“What each member of the band does is not that important,” imparts press for New York-based band The National. I completely agree. By three minutes into their set, opening for The Arcade Fire (Thomas Wolfe Auditorium, Wednesday, May 2), I was so bored with them I kept forgetting to listen. Instead, I spent my time musing over the absurdity of the retiree-aged red-vested ushers who were limping from row to row showing high schoolers with expensively mussed hairdos to their seats. I also started a running tally of dads chaperoning teenaged daughters. My father, even at gun point, would never have attended any concert not involving John Denver.
Happily, Montreal rockers The Arcade Fire were a marked improvement from the opener. I’d been a bit worried since the band refused all interviews with the media after front man Win Butler underwent some sort of grizzly throat surgery. Being that he was unable to talk (or answer questions by email, or have another member of the band handle interviews) I wondered how he’d ever manage to face a microphone. Answer: quite well, thanks very much.
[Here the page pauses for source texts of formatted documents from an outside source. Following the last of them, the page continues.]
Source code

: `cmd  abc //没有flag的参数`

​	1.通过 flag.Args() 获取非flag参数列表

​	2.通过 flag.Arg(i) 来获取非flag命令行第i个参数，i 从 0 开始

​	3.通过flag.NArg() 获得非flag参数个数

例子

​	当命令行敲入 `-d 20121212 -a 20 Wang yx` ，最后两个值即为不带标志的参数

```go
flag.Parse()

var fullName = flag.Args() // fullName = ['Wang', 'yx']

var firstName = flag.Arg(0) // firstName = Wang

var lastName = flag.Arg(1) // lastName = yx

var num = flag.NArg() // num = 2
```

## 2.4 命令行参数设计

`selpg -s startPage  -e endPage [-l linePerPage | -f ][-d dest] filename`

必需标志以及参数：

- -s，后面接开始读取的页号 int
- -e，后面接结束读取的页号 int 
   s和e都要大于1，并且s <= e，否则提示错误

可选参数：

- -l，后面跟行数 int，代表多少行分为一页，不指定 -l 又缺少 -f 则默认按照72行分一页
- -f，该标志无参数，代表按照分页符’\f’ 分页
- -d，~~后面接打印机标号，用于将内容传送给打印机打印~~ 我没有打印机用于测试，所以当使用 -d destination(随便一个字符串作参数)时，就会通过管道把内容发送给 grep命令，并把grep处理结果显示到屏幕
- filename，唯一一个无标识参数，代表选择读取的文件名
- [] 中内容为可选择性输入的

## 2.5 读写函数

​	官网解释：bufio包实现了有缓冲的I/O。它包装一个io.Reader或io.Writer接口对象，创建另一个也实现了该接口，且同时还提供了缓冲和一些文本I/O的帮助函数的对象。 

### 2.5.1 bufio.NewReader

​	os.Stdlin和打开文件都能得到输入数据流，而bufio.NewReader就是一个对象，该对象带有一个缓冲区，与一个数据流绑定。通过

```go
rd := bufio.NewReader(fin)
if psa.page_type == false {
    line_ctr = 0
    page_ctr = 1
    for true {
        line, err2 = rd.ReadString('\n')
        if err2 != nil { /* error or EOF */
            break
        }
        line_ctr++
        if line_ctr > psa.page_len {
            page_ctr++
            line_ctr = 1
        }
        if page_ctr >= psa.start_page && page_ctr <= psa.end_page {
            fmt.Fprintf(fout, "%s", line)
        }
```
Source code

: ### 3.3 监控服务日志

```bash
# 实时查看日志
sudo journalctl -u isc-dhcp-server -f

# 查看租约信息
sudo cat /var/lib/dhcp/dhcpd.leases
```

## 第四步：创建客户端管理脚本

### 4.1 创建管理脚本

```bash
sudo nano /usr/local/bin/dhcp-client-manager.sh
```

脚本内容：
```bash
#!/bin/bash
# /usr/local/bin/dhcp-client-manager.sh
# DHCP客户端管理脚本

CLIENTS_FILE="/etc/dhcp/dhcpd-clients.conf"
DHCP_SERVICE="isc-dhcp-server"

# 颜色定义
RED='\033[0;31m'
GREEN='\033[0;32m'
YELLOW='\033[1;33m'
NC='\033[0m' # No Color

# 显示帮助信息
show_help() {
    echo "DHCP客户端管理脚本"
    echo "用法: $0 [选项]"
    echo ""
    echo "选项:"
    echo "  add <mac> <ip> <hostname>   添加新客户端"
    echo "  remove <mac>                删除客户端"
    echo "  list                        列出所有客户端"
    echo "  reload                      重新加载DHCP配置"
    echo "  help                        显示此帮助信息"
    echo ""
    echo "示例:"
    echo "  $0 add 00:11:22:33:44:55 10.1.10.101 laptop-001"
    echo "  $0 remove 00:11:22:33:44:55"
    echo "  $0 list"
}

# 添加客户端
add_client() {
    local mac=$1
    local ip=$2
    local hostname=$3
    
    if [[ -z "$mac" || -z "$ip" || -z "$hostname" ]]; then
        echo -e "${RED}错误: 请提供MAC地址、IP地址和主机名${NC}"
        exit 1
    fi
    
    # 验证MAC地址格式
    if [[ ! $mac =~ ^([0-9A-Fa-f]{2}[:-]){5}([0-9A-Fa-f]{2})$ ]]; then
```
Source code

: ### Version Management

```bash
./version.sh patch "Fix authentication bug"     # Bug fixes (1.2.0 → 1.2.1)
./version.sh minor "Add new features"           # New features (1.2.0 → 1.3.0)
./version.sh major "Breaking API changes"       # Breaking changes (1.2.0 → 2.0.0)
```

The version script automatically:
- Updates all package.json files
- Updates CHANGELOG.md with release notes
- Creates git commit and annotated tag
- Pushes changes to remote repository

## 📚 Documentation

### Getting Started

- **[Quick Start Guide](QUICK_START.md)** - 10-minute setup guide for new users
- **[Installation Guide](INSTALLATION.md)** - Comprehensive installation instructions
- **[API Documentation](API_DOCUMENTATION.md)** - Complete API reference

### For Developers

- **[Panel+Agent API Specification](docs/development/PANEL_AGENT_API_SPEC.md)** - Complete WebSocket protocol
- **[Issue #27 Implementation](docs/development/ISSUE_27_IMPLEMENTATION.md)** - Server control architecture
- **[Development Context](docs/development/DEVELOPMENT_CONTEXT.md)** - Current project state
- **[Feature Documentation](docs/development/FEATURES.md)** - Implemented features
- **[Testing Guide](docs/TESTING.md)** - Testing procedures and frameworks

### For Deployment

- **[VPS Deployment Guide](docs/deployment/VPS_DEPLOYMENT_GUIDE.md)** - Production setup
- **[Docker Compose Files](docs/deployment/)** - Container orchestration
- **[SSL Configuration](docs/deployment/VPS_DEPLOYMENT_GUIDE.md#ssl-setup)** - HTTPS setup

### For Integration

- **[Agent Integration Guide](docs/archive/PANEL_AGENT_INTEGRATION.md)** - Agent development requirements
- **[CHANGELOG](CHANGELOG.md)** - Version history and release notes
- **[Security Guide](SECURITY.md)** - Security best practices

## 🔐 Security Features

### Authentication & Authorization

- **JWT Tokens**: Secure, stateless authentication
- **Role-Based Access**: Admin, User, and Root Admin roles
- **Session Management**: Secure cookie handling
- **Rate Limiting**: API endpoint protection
Indeed, The Arcade Fire performed like rock stars to a sold out crowd. Touring in support of their latest CD, Neon Bible, they brought an elaborate set with lots of neon lights and a symbolic bible suspended over the musicians. There was also a massive pipe organ and projections both on the backdrop and on smaller, suspended screens. Highly entertaining, as was the 10-person band including two fiddles, a stand up bass spray-painted silver, a hurdy gurdy, a clarinet, a sax, a tuba, and three seemingly-possessed percussionists who didn’t just play drums but pummeled their instruments into submission.
The Arcade Fire isn’t popular because of their originality, and I doubt they ever intended to rewrite rock. Instead, their sound is an amalgamation of all the best parts of New Wave with the 80s-genre’s synthesizers replaced by marching band instruments and the inanity replaced by politics. There’s a slickness to The Arcade Fire’s sound that’s carefully balanced by grit (much like the more-showered-than-indie-rock audience who, nonetheless, are not afraid of a little black nail polish). Similarly, the Bohemian trappings (girls in crinolines and combat boots, spastic guitar riffs) are tempered with almost do-woppy vocals. And then there’s Butler, a ring master in the midst of the dense sound and cinematic set, addressing the audience with surprising efficiency. “If you want to get closer to the stage,” he announced, “By all f*ckin’ means, come on down.”
–Alli Marshall, A&E reporter
Win actually had surgery on his sinus cavity, not his throat.